INSTRUCTION: Recast all the records below as one numbered list, one line per item, with blank lines skipped and the pictures left out.

LISTING:
::::::::

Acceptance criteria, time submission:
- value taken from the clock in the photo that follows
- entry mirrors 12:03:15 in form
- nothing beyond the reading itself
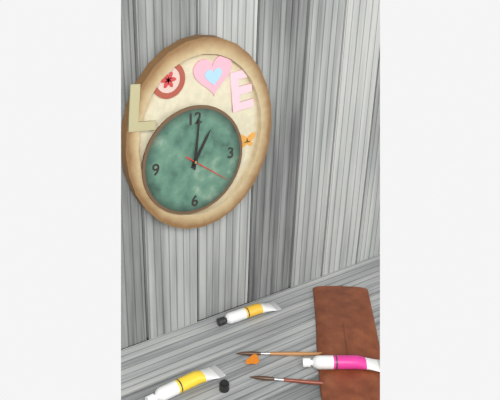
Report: 1:01:21
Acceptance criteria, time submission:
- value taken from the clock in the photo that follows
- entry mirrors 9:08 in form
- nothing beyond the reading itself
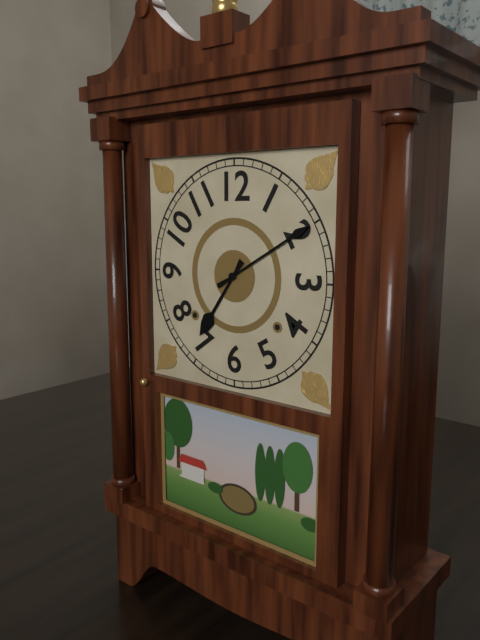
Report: 7:10
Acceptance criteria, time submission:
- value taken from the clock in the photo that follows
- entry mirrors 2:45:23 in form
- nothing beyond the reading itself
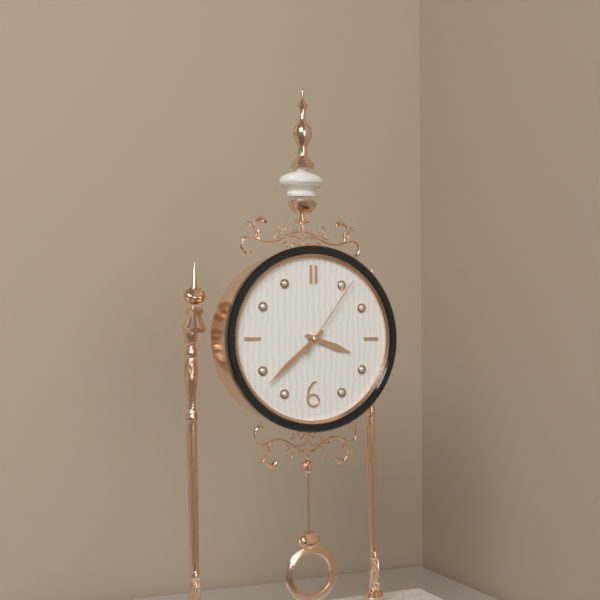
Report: 3:38:06
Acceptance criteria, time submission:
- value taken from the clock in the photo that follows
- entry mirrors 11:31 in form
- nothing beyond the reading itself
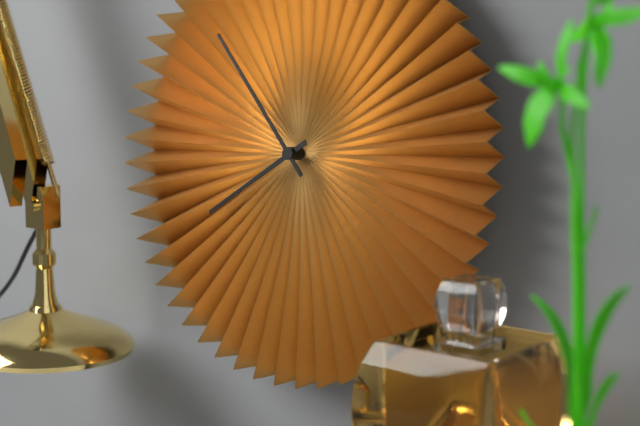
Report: 7:53
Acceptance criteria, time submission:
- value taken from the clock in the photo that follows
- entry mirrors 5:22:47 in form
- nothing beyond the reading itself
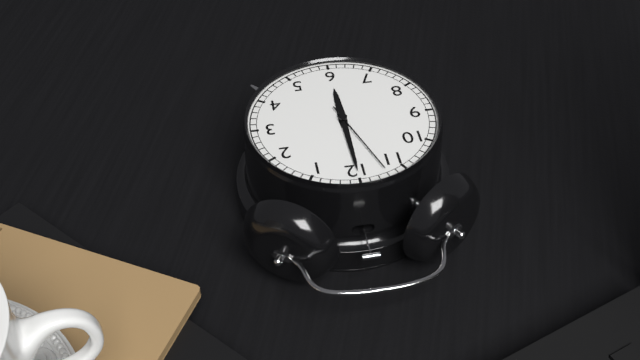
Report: 6:00:57
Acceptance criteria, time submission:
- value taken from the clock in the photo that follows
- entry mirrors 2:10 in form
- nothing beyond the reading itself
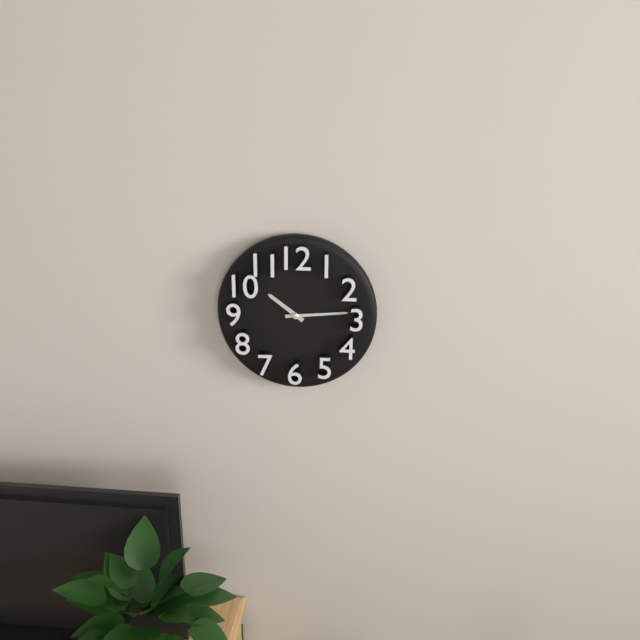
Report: 10:14
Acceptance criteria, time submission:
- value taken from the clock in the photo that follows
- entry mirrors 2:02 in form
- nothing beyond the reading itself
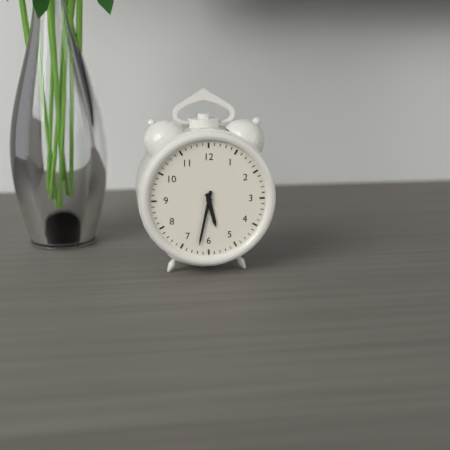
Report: 5:32
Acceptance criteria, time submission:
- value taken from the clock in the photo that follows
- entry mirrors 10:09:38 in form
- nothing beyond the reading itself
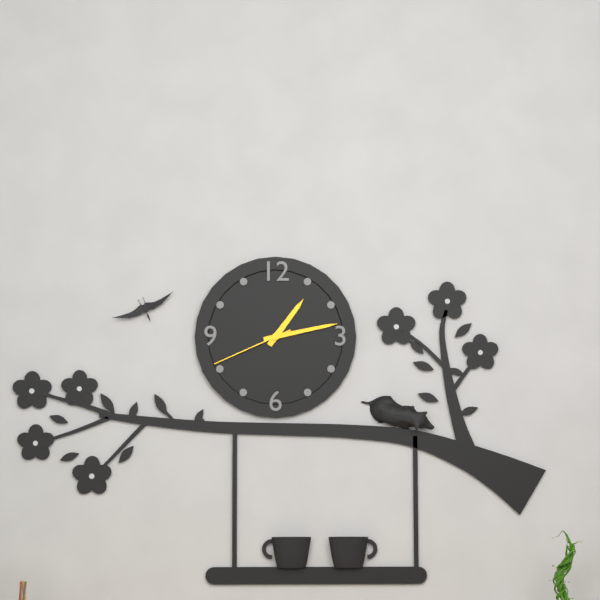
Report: 1:13:41
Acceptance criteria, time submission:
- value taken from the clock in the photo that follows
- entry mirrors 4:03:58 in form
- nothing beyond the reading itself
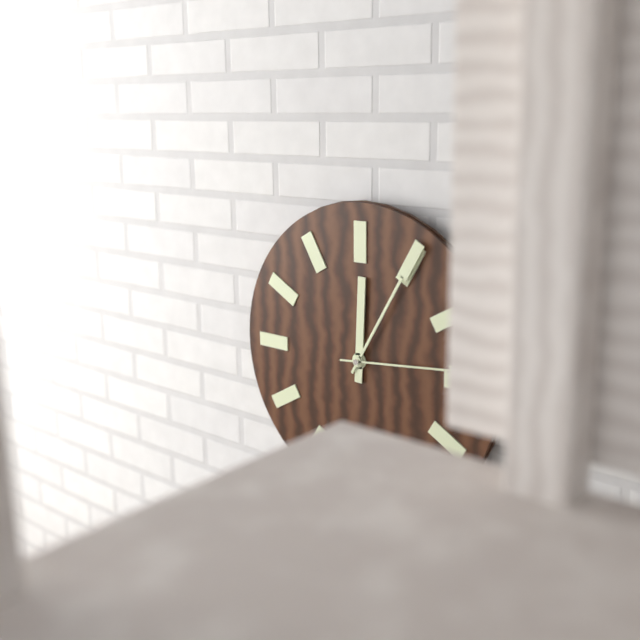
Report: 12:05:14
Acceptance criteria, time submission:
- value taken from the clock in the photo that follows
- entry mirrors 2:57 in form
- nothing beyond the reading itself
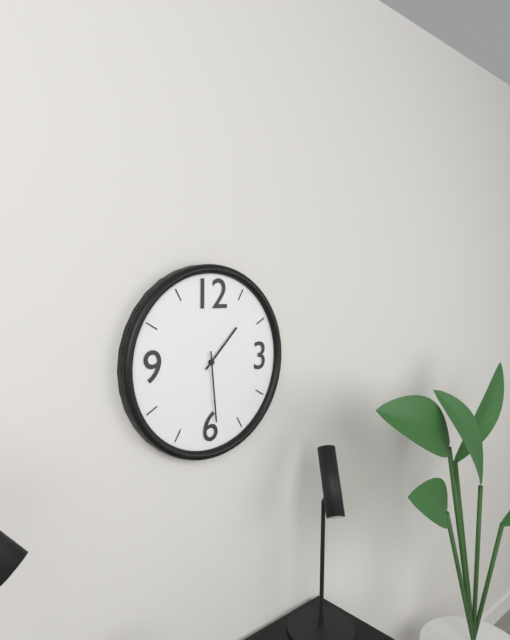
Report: 1:29
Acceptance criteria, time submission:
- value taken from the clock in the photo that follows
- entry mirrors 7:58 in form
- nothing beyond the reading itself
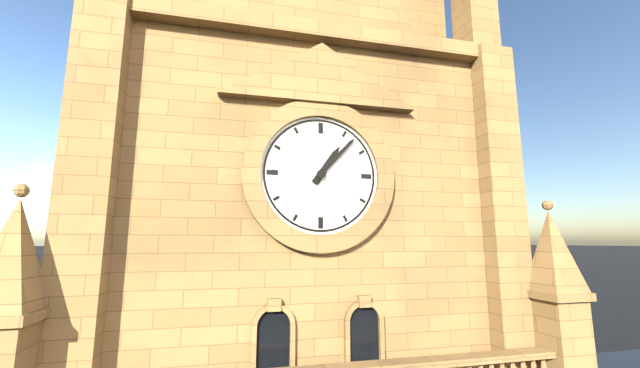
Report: 1:07
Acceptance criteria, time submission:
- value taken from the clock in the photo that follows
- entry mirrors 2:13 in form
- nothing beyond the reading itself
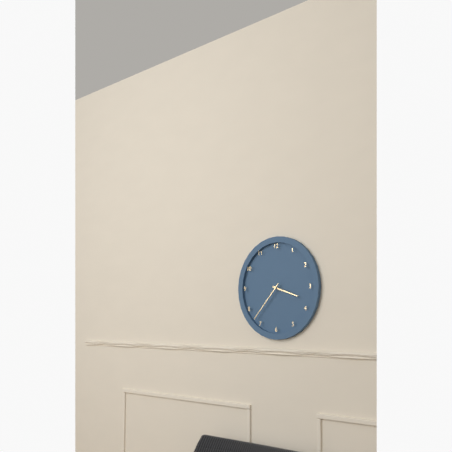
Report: 3:37
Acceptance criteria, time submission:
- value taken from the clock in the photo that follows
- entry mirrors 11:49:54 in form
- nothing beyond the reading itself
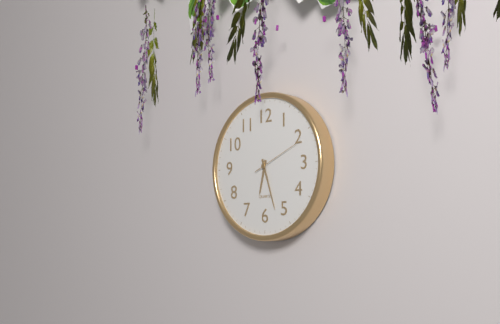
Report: 6:27:11
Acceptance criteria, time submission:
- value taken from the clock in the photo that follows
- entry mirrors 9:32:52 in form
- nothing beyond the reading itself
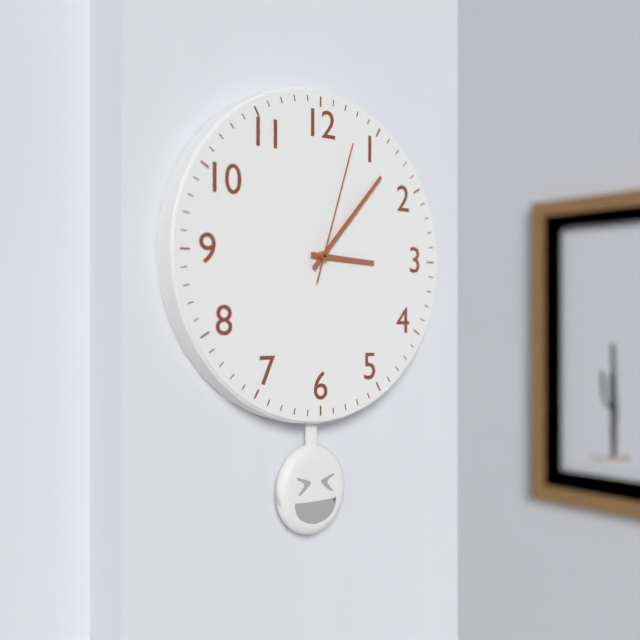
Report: 3:07:03
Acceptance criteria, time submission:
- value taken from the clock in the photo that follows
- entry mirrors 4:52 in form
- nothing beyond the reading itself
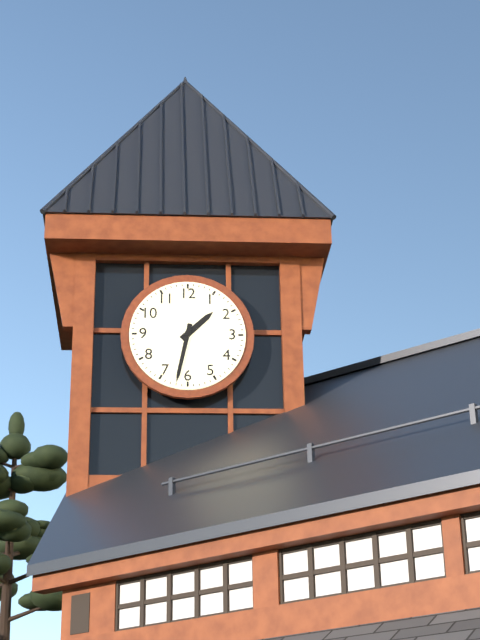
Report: 1:32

::::::::

OUTPUT OF THE TASK:
1. Acceptance criteria, time submission:
2. - value taken from the clock in the photo that follows
3. - entry mirrors 12:03:15 in form
4. - nothing beyond the reading itself
5. Report: 1:01:21
6. Acceptance criteria, time submission:
7. - value taken from the clock in the photo that follows
8. - entry mirrors 9:08 in form
9. - nothing beyond the reading itself
10. Report: 7:10
11. Acceptance criteria, time submission:
12. - value taken from the clock in the photo that follows
13. - entry mirrors 2:45:23 in form
14. - nothing beyond the reading itself
15. Report: 3:38:06
16. Acceptance criteria, time submission:
17. - value taken from the clock in the photo that follows
18. - entry mirrors 11:31 in form
19. - nothing beyond the reading itself
20. Report: 7:53
21. Acceptance criteria, time submission:
22. - value taken from the clock in the photo that follows
23. - entry mirrors 5:22:47 in form
24. - nothing beyond the reading itself
25. Report: 6:00:57
26. Acceptance criteria, time submission:
27. - value taken from the clock in the photo that follows
28. - entry mirrors 2:10 in form
29. - nothing beyond the reading itself
30. Report: 10:14
31. Acceptance criteria, time submission:
32. - value taken from the clock in the photo that follows
33. - entry mirrors 2:02 in form
34. - nothing beyond the reading itself
35. Report: 5:32
36. Acceptance criteria, time submission:
37. - value taken from the clock in the photo that follows
38. - entry mirrors 10:09:38 in form
39. - nothing beyond the reading itself
40. Report: 1:13:41
41. Acceptance criteria, time submission:
42. - value taken from the clock in the photo that follows
43. - entry mirrors 4:03:58 in form
44. - nothing beyond the reading itself
45. Report: 12:05:14
46. Acceptance criteria, time submission:
47. - value taken from the clock in the photo that follows
48. - entry mirrors 2:57 in form
49. - nothing beyond the reading itself
50. Report: 1:29
51. Acceptance criteria, time submission:
52. - value taken from the clock in the photo that follows
53. - entry mirrors 7:58 in form
54. - nothing beyond the reading itself
55. Report: 1:07
56. Acceptance criteria, time submission:
57. - value taken from the clock in the photo that follows
58. - entry mirrors 2:13 in form
59. - nothing beyond the reading itself
60. Report: 3:37
61. Acceptance criteria, time submission:
62. - value taken from the clock in the photo that follows
63. - entry mirrors 11:49:54 in form
64. - nothing beyond the reading itself
65. Report: 6:27:11
66. Acceptance criteria, time submission:
67. - value taken from the clock in the photo that follows
68. - entry mirrors 9:32:52 in form
69. - nothing beyond the reading itself
70. Report: 3:07:03
71. Acceptance criteria, time submission:
72. - value taken from the clock in the photo that follows
73. - entry mirrors 4:52 in form
74. - nothing beyond the reading itself
75. Report: 1:32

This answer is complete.